▶ _What is being asked_
Copy the lines below word for word, leaving out the pictures.

▶ _Source records_
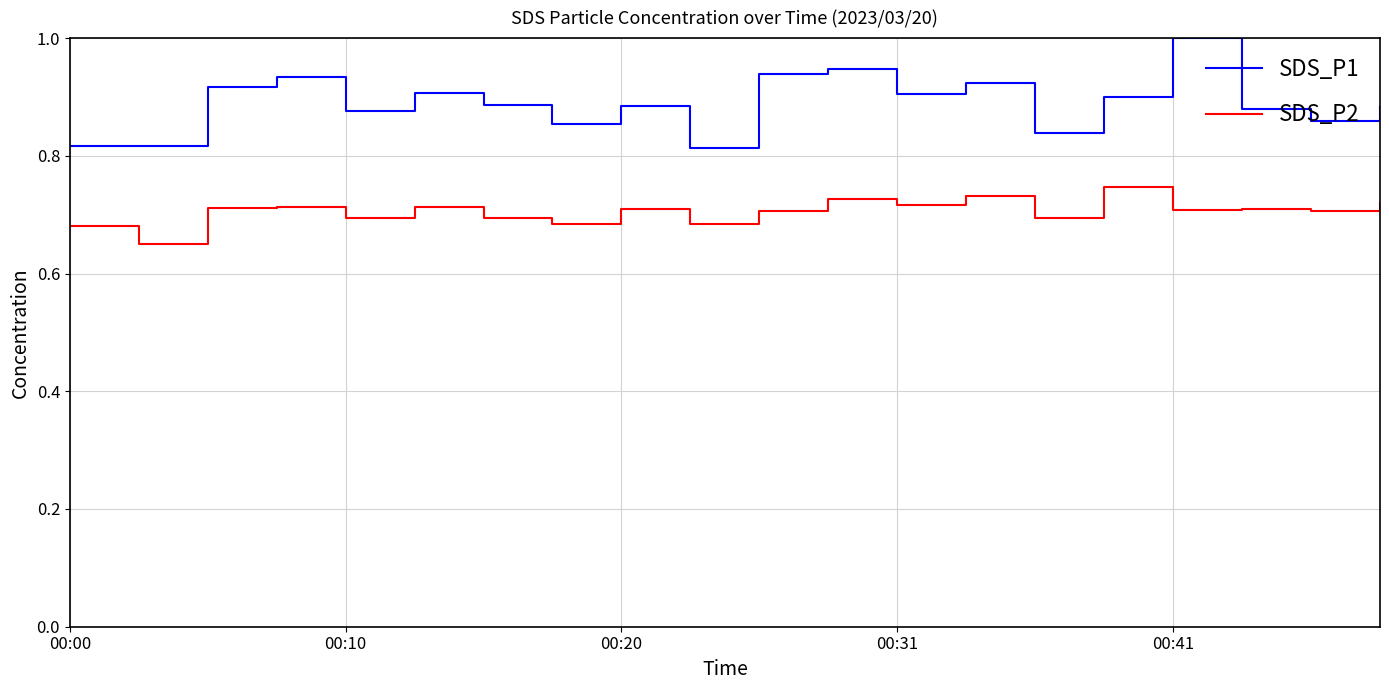

What is the maximum value shown in the chart?

1.0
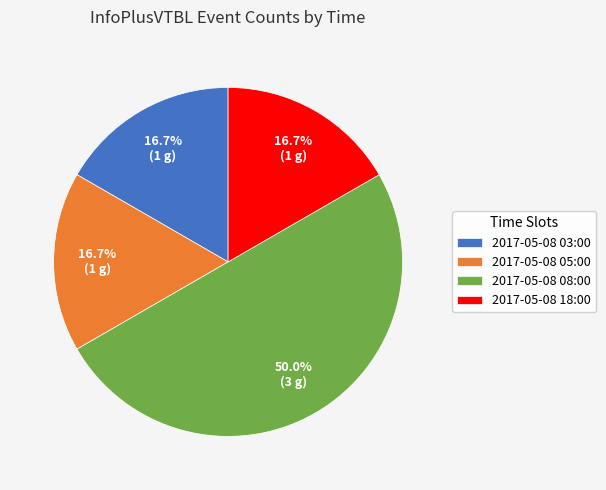

How much of the chart is everything except 2017-05-08 18:00?

83.3%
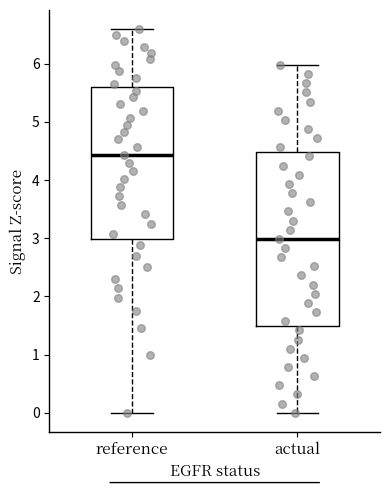

Reading left to right, read every box against the y-axis: the position of its median line, the range the box covers, and the ends of its whiskers. The values are not printed on the chart, so give them approximately, as read against the axis.

reference: median 4.4, box 3.0 to 5.6, whiskers 0.0 to 6.6
actual: median 3.0, box 1.5 to 4.5, whiskers 0.0 to 6.0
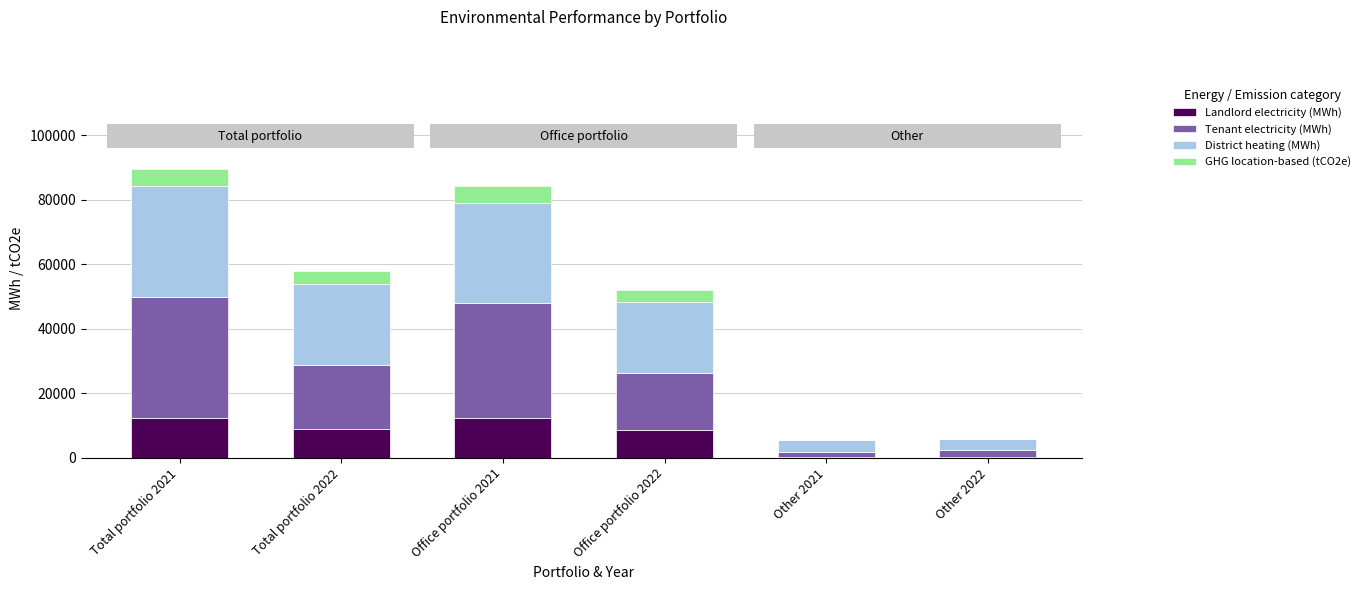

Are the bars grouped side by side (vs. stacked)?

No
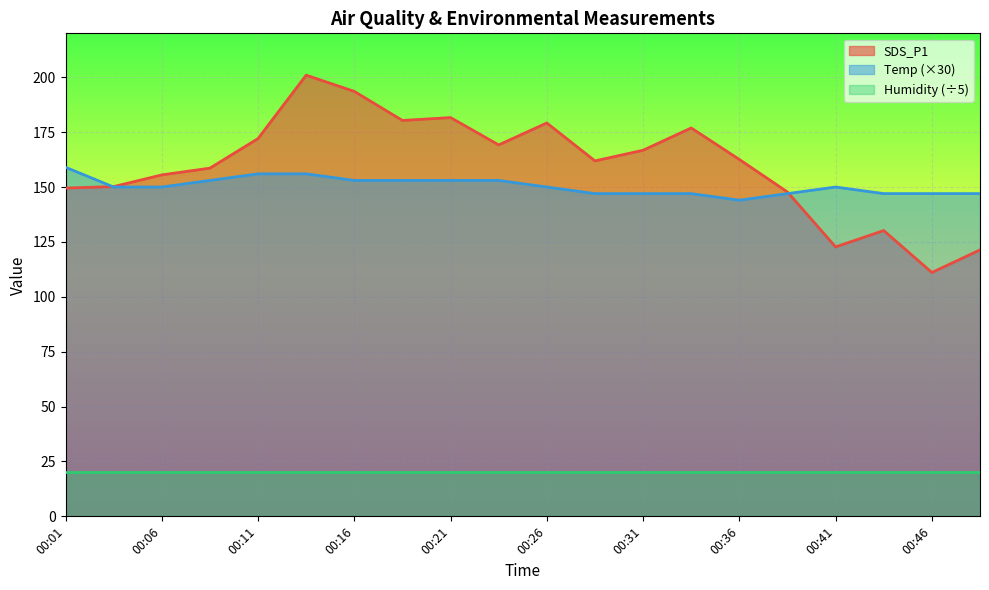

Is the value of Temp at 00:28 greater than the value of SDS_P1 at 00:28?

No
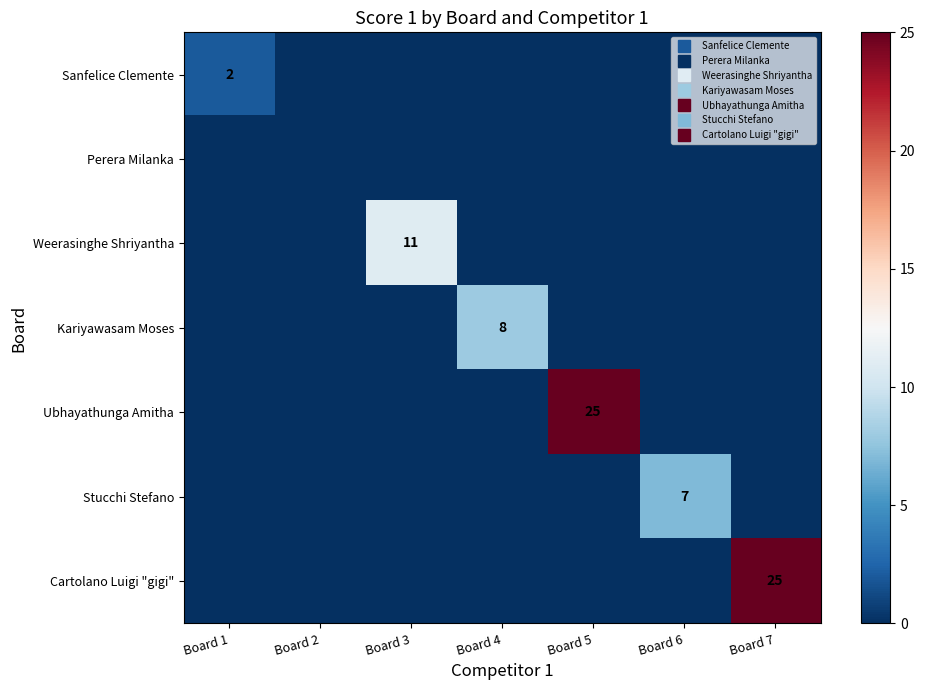

How many data points does each series have?

7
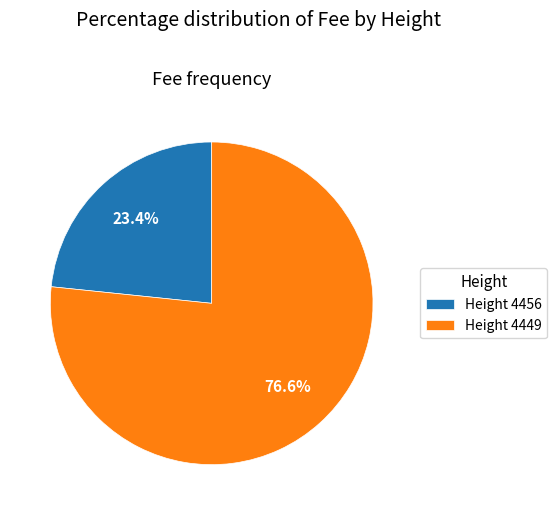

What is the ratio of the value at Height 4449 to the value at Height 4456?

3.3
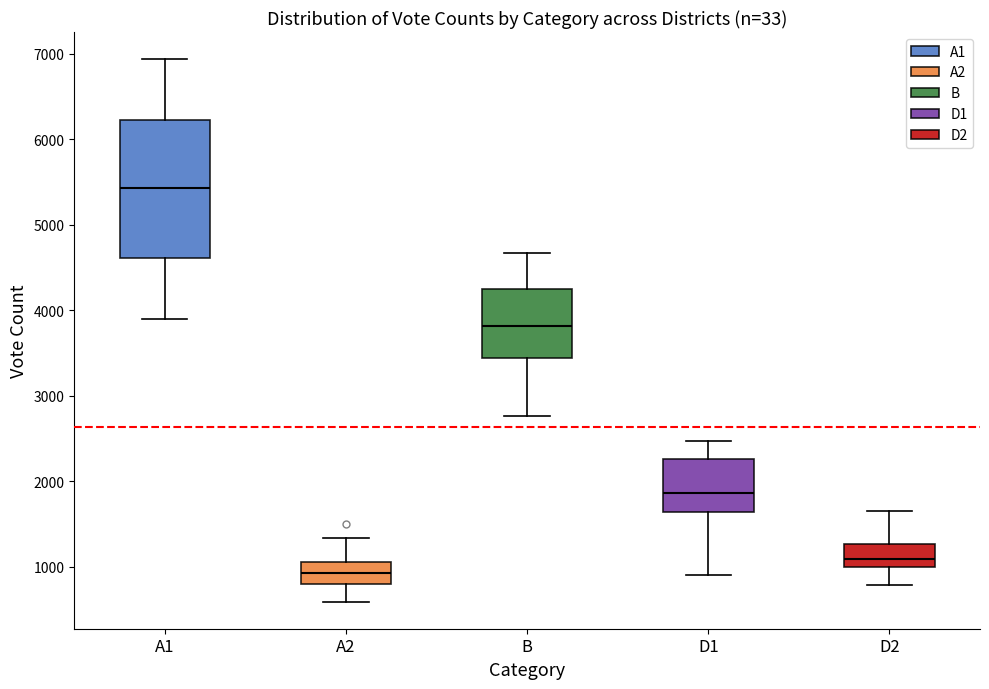

Where does the lower whisker of the box for A2 end on the y-axis? The values are not printed on the chart, so give them approximately, as read against the axis.

600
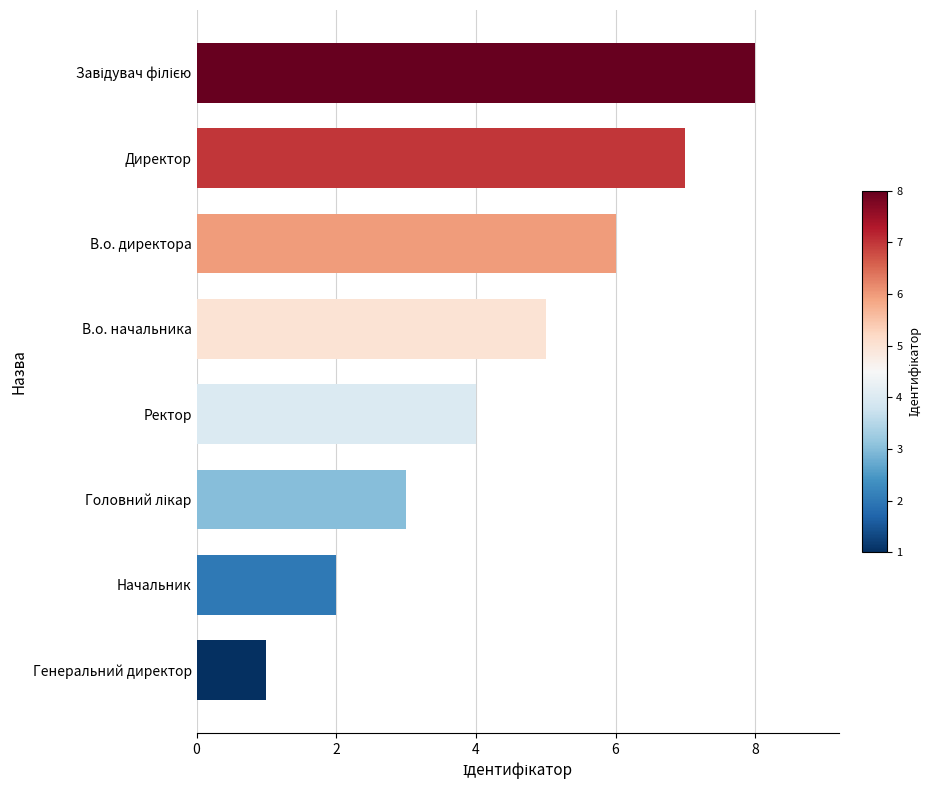

Which category has the lowest value across all series?

Генеральний директор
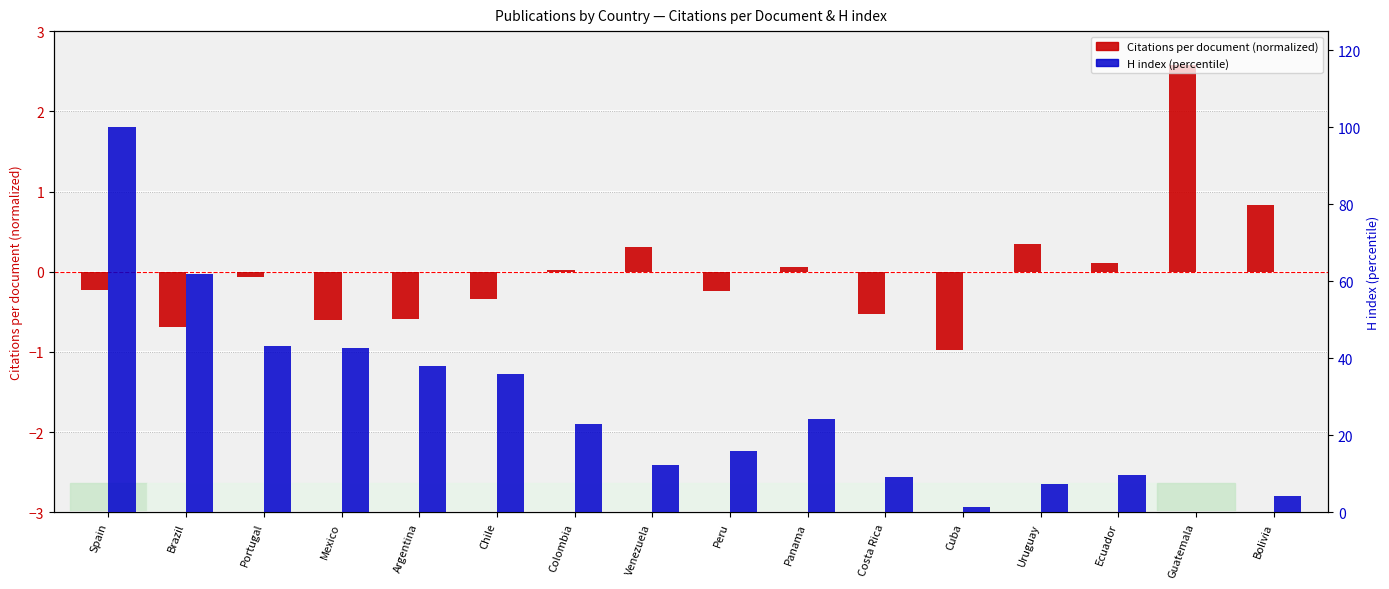

What position from the left is Cuba?

12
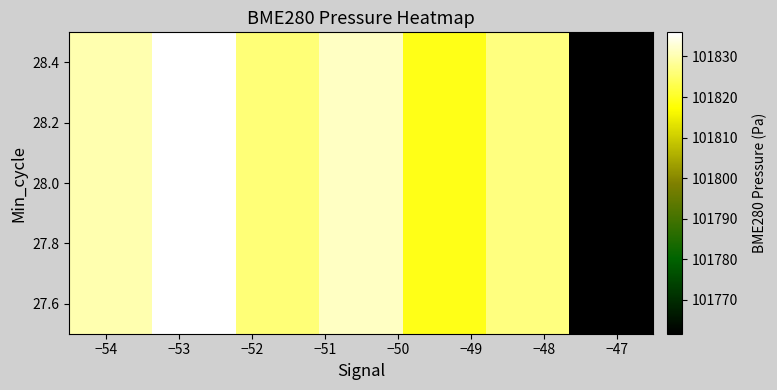

Reading left to right, what are all the values shown in this chart?

101830.1	101835.9	101825.9	101831.3	101818.9	101826.6	101761.7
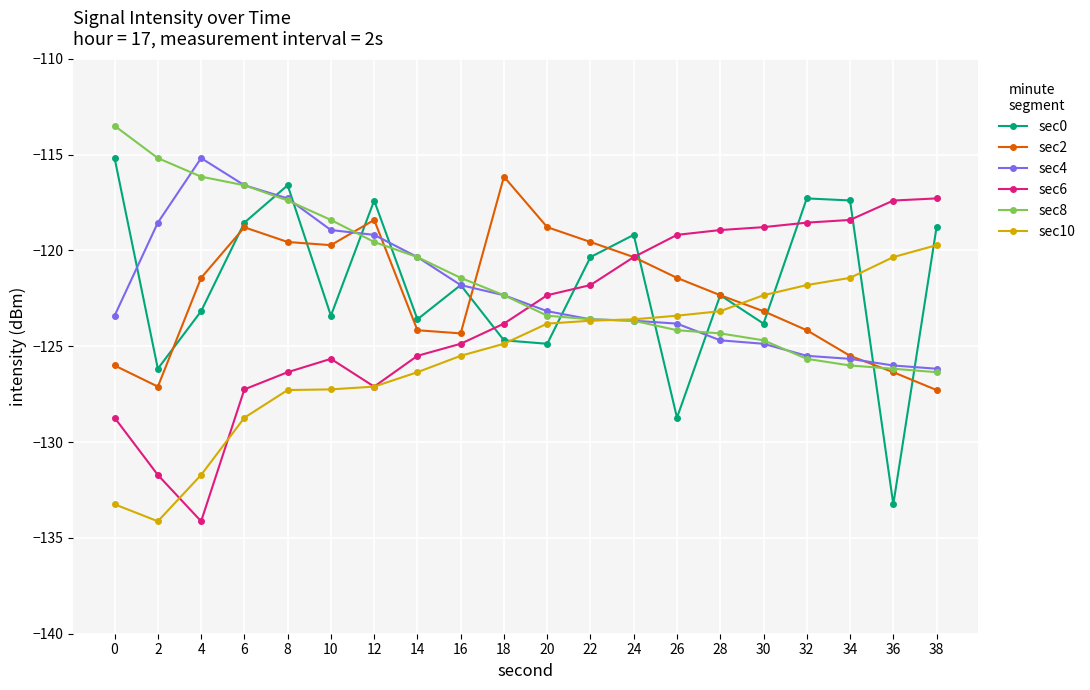

True or false: sec4 has more than 0 points higher than both neighbors.

True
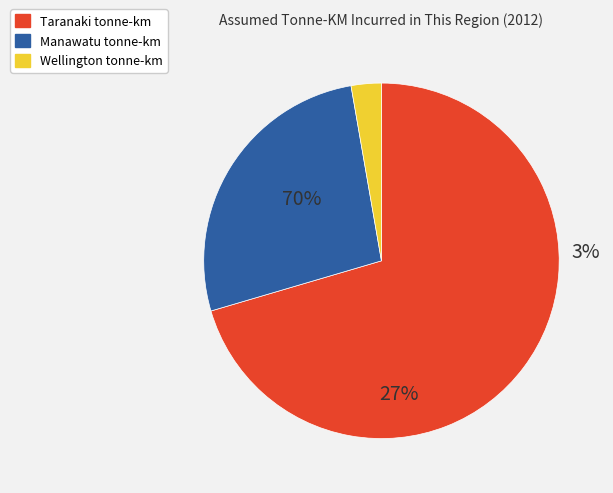

Do Taranaki and Manawatu together represent more than half of the pie?

Yes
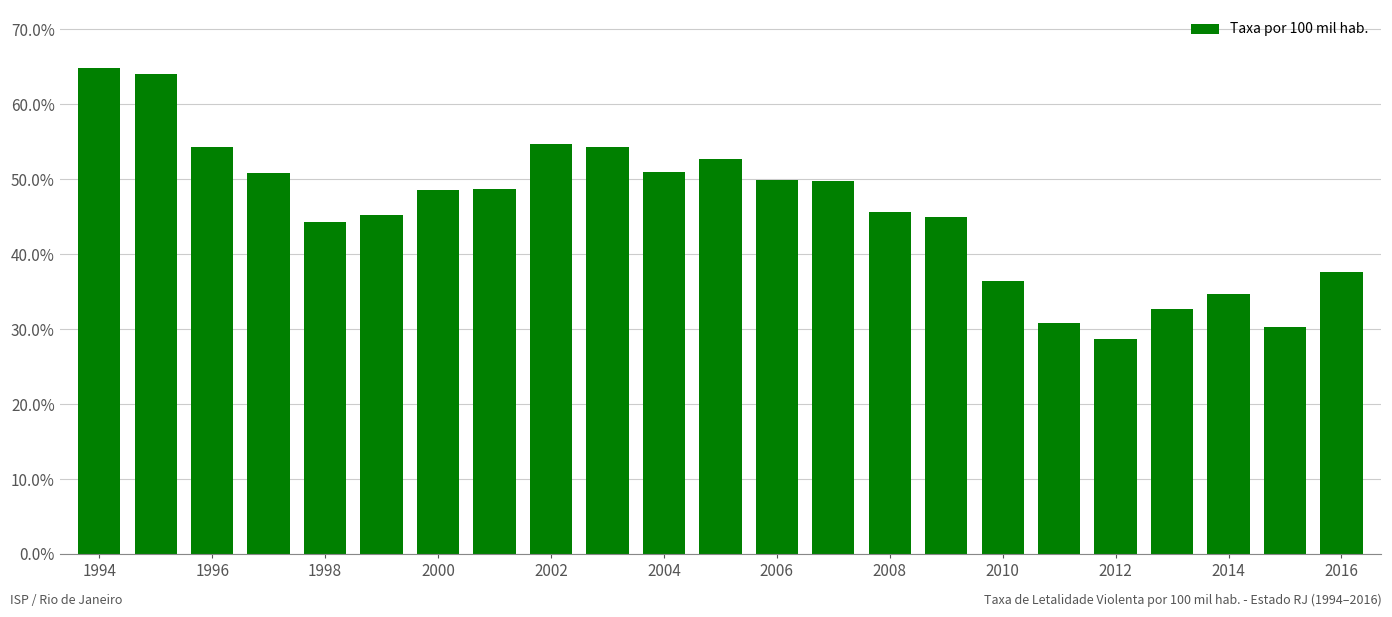

What is the average value?

45.9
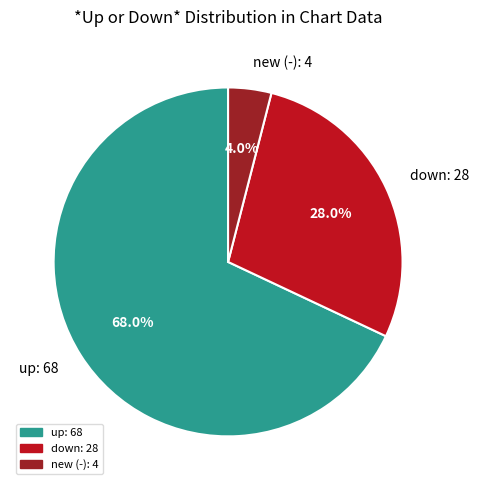

How many segments does this pie chart have?

3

▶ _Solution to this exercise_
What is the maximum value shown in the chart?

1.0

How much of the chart is everything except 2017-05-08 18:00?

83.3%

Reading left to right, read every box against the y-axis: the position of its median line, the range the box covers, and the ends of its whiskers. The values are not printed on the chart, so give them approximately, as read against the axis.

reference: median 4.4, box 3.0 to 5.6, whiskers 0.0 to 6.6
actual: median 3.0, box 1.5 to 4.5, whiskers 0.0 to 6.0

Are the bars grouped side by side (vs. stacked)?

No

Is the value of Temp at 00:28 greater than the value of SDS_P1 at 00:28?

No

How many data points does each series have?

7

What is the ratio of the value at Height 4449 to the value at Height 4456?

3.3

Where does the lower whisker of the box for A2 end on the y-axis? The values are not printed on the chart, so give them approximately, as read against the axis.

600

Which category has the lowest value across all series?

Генеральний директор

What position from the left is Cuba?

12

Reading left to right, what are all the values shown in this chart?

101830.1	101835.9	101825.9	101831.3	101818.9	101826.6	101761.7

True or false: sec4 has more than 0 points higher than both neighbors.

True

Do Taranaki and Manawatu together represent more than half of the pie?

Yes

What is the average value?

45.9

How many segments does this pie chart have?

3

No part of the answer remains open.